Asian stock markets traded cautiously on Monday as investors weighed a fragile ceasefire between the United States and Iran, ongoing geopolitical uncertainty in the Middle East, and growing expectations that the U.S. Federal Reserve could raise interest rates again this year. While hopes of renewed diplomacy offered some relief to global markets, concerns over energy prices, artificial intelligence valuations, and tighter monetary policy continued to limit investor confidence.
The latest market sentiment followed reports that Washington and Tehran had agreed to halt renewed hostilities after several days of retaliatory strikes threatened an interim peace agreement. The renewed diplomatic effort comes after an Iranian projectile struck a cargo vessel in the Strait of Hormuz last week, prompting both sides to accuse each other of violating the temporary ceasefire.
Despite the easing tensions, investors remained cautious. Futures linked to the S&P 500 and Nasdaq gained 0.4%, while European stock futures advanced 0.2%. In Asia, Japan’s Nikkei declined around 1%, South Korea’s KOSPI dropped nearly 2%, and the MSCI Asia-Pacific index excluding Japan fell 0.4%.
Market analysts said investors were struggling to find a clear direction as they awaited further developments from the Middle East. Positive diplomatic headlines could improve sentiment later in the trading session, but for now, trading activity remained largely driven by short-term capital flows rather than strong economic catalysts.
Oil prices continued to receive support from uncertainty surrounding the ceasefire. Although crude has surrendered much of its conflict-driven rally as supply concerns eased, traders remain wary that disruptions could return if negotiations break down. Brent crude futures climbed 0.85% to approximately $72.60 per barrel, while U.S. West Texas Intermediate crude gained more than 1% to around $70.01 per barrel.
The current 14-point interim peace agreement, reached on June 17, aims to end the fighting that began in late February, restore safe navigation through the Strait of Hormuz, and provide a framework for continued discussions over Iran’s nuclear program. However, market participants remain skeptical about the durability of the agreement, with many viewing the ceasefire as vulnerable to further violations.
Beyond geopolitical risks, investors also continued to reassess the outlook for technology stocks. After years of strong gains fueled by artificial intelligence enthusiasm, concerns are emerging that valuations for major AI companies have become increasingly stretched. Although Micron recently delivered a strong earnings outlook and Apple implemented higher product pricing, analysts believe investor interest is gradually shifting away from mega-cap technology companies toward smaller and more economically sensitive sectors.
Strategists at Bank of America noted that markets are beginning to rotate into cyclical industries after years of concentrated investment in AI leaders. Meanwhile, the Bank for International Settlements warned that intense competition, supply chain constraints, and heavy capital spending could eventually create conditions similar to previous technology investment bubbles.
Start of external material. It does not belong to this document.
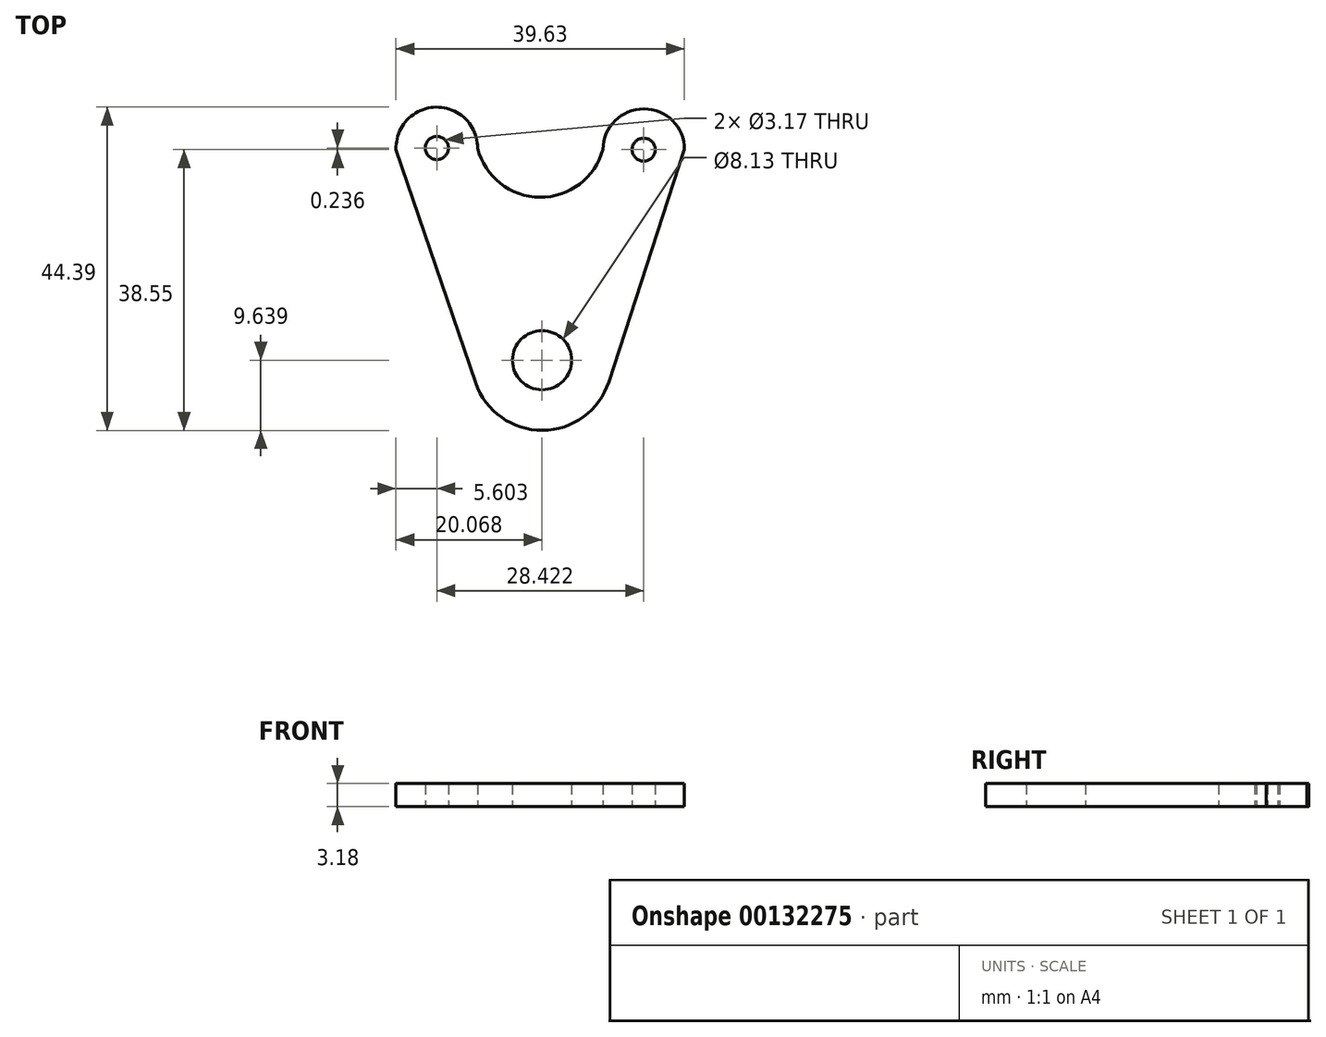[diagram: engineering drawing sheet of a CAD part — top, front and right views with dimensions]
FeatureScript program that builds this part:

Interactive Brokers senior economist Jose Torres said businesses are facing rising infrastructure costs as they invest heavily in next-generation technologies. Those financial pressures could increase risks if expected returns fail to materialize, encouraging investors to seek more defensive sectors in recent weeks.
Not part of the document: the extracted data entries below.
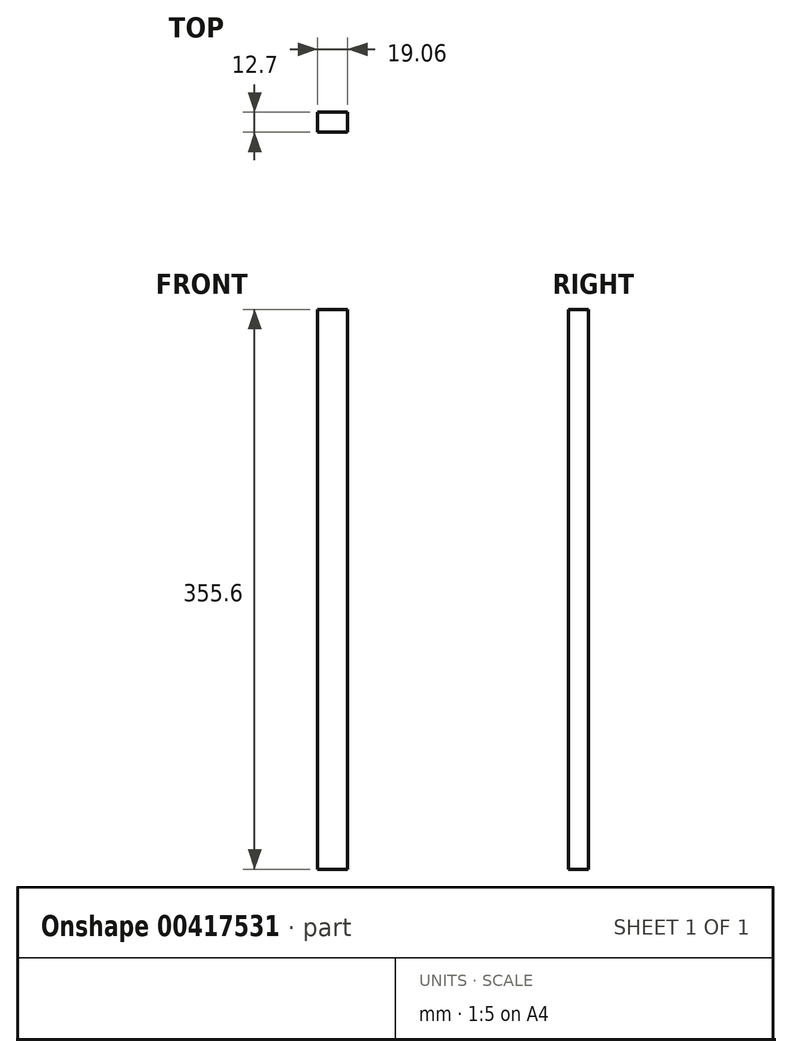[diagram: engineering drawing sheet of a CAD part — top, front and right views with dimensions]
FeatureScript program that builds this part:
annotation { "Feature Type Name" : "Feature", "Feature Type Description" : "" }
export const myFeature = defineFeature(function(context is Context, id is Id, definition is map)
    precondition{}
    {
        {
            var Q0;
            Q0=qCreatedBy(makeId("Front.planeOp"),FACE);
            var sketch = newSketch(context, id + "F0", { "sketchPlane" : qUnion([Q0])});
            skLineSegment(sketch, "E0.bottom", {"start": v(-9.52, 177.8) * mm, "end": v(9.53, 177.8) * mm});
            skLineSegment(sketch, "E0.top", {"start": v(-9.53, -177.8) * mm, "end": v(9.52, -177.8) * mm});
            skLineSegment(sketch, "E0.left", {"start": v(-9.52, 177.8) * mm, "end": v(-9.53, -177.8) * mm});
            skLineSegment(sketch, "E0.right", {"start": v(9.53, 177.8) * mm, "end": v(9.52, -177.8) * mm});
            skPoint(sketch, "E0.middle", {"position": v(0, 0) * mm});
            skSolve(sketch);
        }
        {
            var Q0;
            Q0=qSketchRegion(id+"F0",true);
            extrude(context, id + "F1", {"entities" : qUnion([Q0]), "depth" : 12.7 * mm});
        }
    });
Monetary policy expectations also remained a major market driver. Although softer oil prices could eventually ease inflation pressures, elevated energy costs continue to complicate the Federal Reserve’s outlook. Markets now expect at least one U.S. interest rate hike this year, marking a significant shift from earlier forecasts that anticipated two rate cuts before tensions in the Middle East escalated.
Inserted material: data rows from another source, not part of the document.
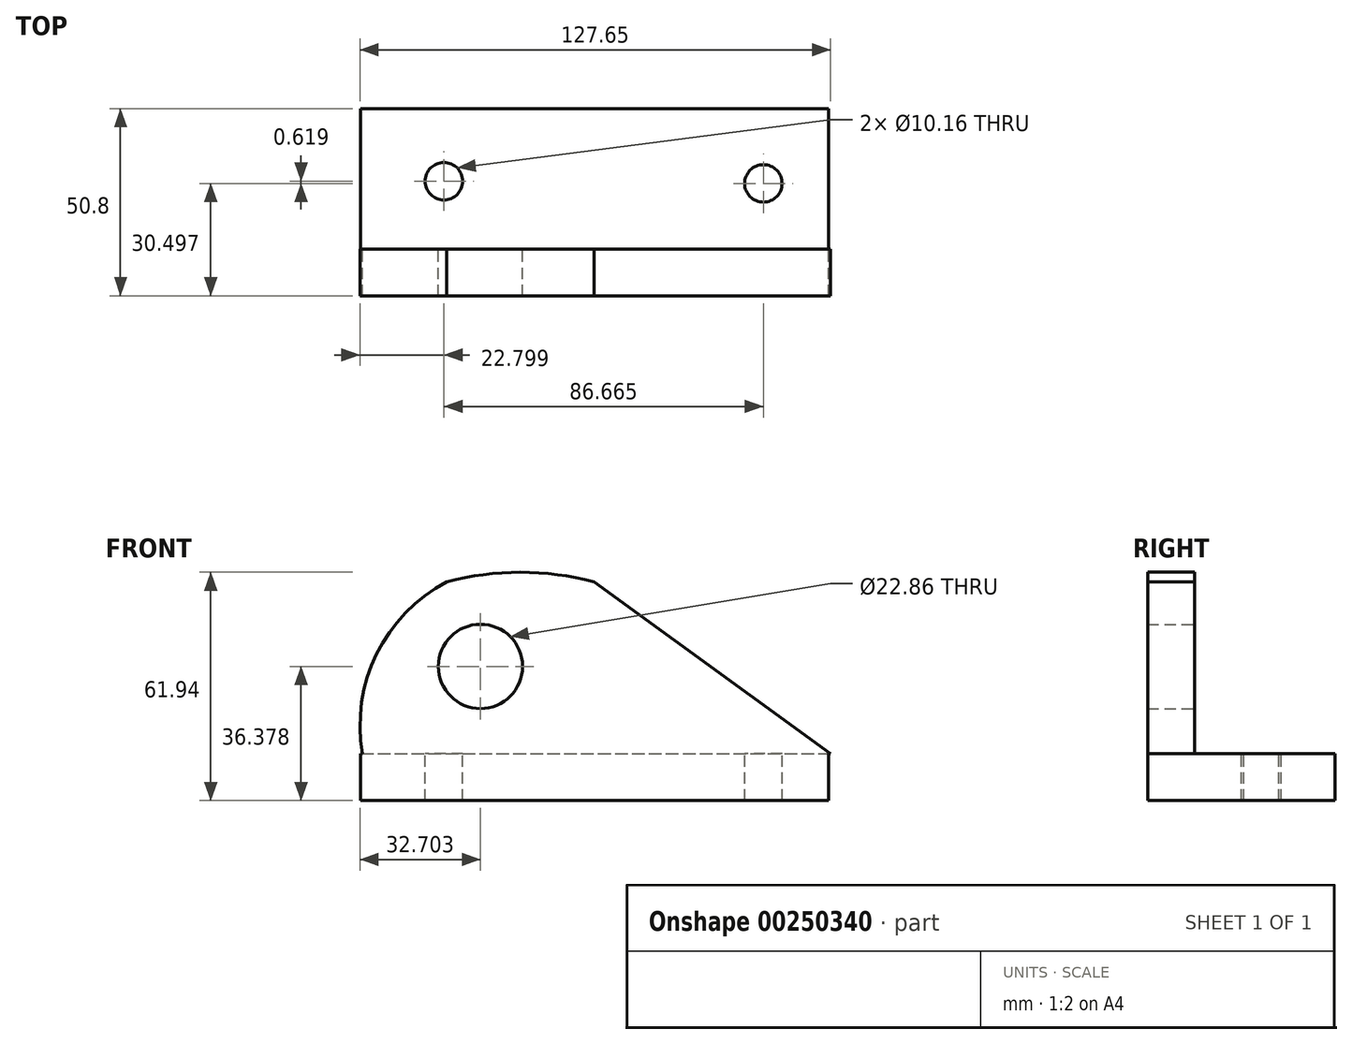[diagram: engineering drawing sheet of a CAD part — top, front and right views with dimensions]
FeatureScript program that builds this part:
annotation { "Feature Type Name" : "Feature", "Feature Type Description" : "" }
export const myFeature = defineFeature(function(context is Context, id is Id, definition is map)
    precondition{}
    {
        {
            var Q0;
            Q0=qCreatedBy(makeId("Front.planeOp"),FACE);
            var sketch = newSketch(context, id + "F0", { "sketchPlane" : qUnion([Q0])});
            skLineSegment(sketch, "E0", {"start": v(-50.45, 0) * mm, "end": v(76.55, 0) * mm});
            skArc(sketch, "E1", {"start": v(-27.55, 46.58) * mm, "mid": v(-46.57, 27.02) * mm, "end": v(-50.45, 0) * mm});
            skArc(sketch, "E2", {"start": v(12.38, 46.58) * mm, "mid": v(-7.58, 49.24) * mm, "end": v(-27.55, 46.58) * mm});
            skLineSegment(sketch, "E3", {"start": v(12.38, 46.58) * mm, "end": v(76.55, 0) * mm});
            skSolve(sketch);
        }
        {
            var Q0;
            Q0 = qSketchRegion(id + "F0", true);
            extrude(context, id + "F1", {"entities" : qUnion([Q0]), "depth" : 12.7 * mm});
        }
        {
            var Q0;
            Q0=qCreatedBy(makeId("Front.planeOp"),FACE);
            var sketch = newSketch(context, id + "F2", { "sketchPlane" : qUnion([Q0])});
            skLineSegment(sketch, "E4.bottom", {"start": v(-50.9, 0) * mm, "end": v(76.1, 0) * mm});
            skLineSegment(sketch, "E4.top", {"start": v(-50.9, -12.7) * mm, "end": v(76.1, -12.7) * mm});
            skLineSegment(sketch, "E4.left", {"start": v(-50.9, 0) * mm, "end": v(-50.9, -12.7) * mm});
            skLineSegment(sketch, "E4.right", {"start": v(76.1, 0) * mm, "end": v(76.1, -12.7) * mm});
            skSolve(sketch);
        }
        {
            var Q0;
            Q0 = qSketchRegion(id + "F2", true);
            extrude(context, id + "F3", {"entities" : qUnion([Q0]), "operationType" : NewBodyOperationType.ADD, "depth" : 12.7 * mm, "hasSecondDirection" : true, "secondDirectionOppositeDirection" : true, "secondDirectionDepth" : 38.1 * mm});
        }
        {
            var Q0;
            Q0=qCreatedBy(makeId("Top.planeOp"),FACE);
            var sketch = newSketch(context, id + "F4", { "sketchPlane" : qUnion([Q0])});
            skCircle(sketch, "E5", {"center": v(-28.3, 18.42) * mm, "radius": 4.76 * mm});
            skCircle(sketch, "E6", {"center": v(58.36, 17.8) * mm, "radius": 4.76 * mm});
            skSolve(sketch);
        }
        {
            var Q0;
            Q0=sQuery(id+"F4.wireOp",VERTEX,"E5.center");
            var Q1;
            Q1=sQuery(id+"F4.wireOp",VERTEX,"E6.center");
            var Q2;
            Q2=makeQuery(id+"F1.opExtrude","SWEPT_BODY",BODY,{"disambiguationData":[OSD([sQuery(id+"F0.wireOp",EDGE,"E0"),sQuery(id+"F0.wireOp",EDGE,"E1"),sQuery(id+"F0.wireOp",EDGE,"E2"),sQuery(id+"F0.wireOp",EDGE,"E3")])]});
            hole(context, id + "F5", {"style" : HoleStyle.SIMPLE, "endStyle" : HoleEndStyle.THROUGH, "holeDiameter" : 10.16 * mm, "tappedDepth" : 12.7 * mm, "tapClearance" : 3, "locations" : qUnion([Q0, Q1]), "scope" : qUnion([Q2])});
        }
        {
            var Q0;
            Q0=qCreatedBy(makeId("Front.planeOp"),FACE);
            var sketch = newSketch(context, id + "F6", { "sketchPlane" : qUnion([Q0])});
            skCircle(sketch, "E7", {"center": v(-18.4, 23.68) * mm, "radius": 11.11 * mm});
            skSolve(sketch);
        }
        {
            var Q0;
            Q0=sQuery(id+"F6.wireOp",VERTEX,"E7.center");
            var Q1;
            Q1=makeQuery(id+"F1.opExtrude","SWEPT_BODY",BODY,{"disambiguationData":[OSD([sQuery(id+"F0.wireOp",EDGE,"E0"),sQuery(id+"F0.wireOp",EDGE,"E1"),sQuery(id+"F0.wireOp",EDGE,"E2"),sQuery(id+"F0.wireOp",EDGE,"E3")])]});
            hole(context, id + "F7", {"style" : HoleStyle.SIMPLE, "endStyle" : HoleEndStyle.THROUGH, "oppositeDirection" : true, "holeDiameter" : 22.86 * mm, "tappedDepth" : 12.7 * mm, "tapClearance" : 3, "locations" : qUnion([Q0]), "scope" : qUnion([Q1])});
        }
    });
Bank of America maintains an even more hawkish stance, projecting three additional rate hikes as persistent inflation, resilient labor market conditions, and the leadership of new Federal Reserve Chair Kevin Warsh support tighter monetary policy.
The stronger rate outlook has boosted the U.S. dollar. The U.S. Dollar Index traded near 101.33, hovering just below its one-year high reached last week. Meanwhile, the Japanese yen remained under pressure at around 161.77 per dollar, with traders cautious about the possibility of intervention from Japanese authorities should the currency weaken further.
The stronger dollar also weighed on precious metals. Gold slipped roughly 0.4% to about $4,072 per ounce and remains on track for its largest quarterly decline since 2013, reflecting reduced demand for safe-haven assets as investors increasingly focus on higher U.S. interest rates and dollar strength.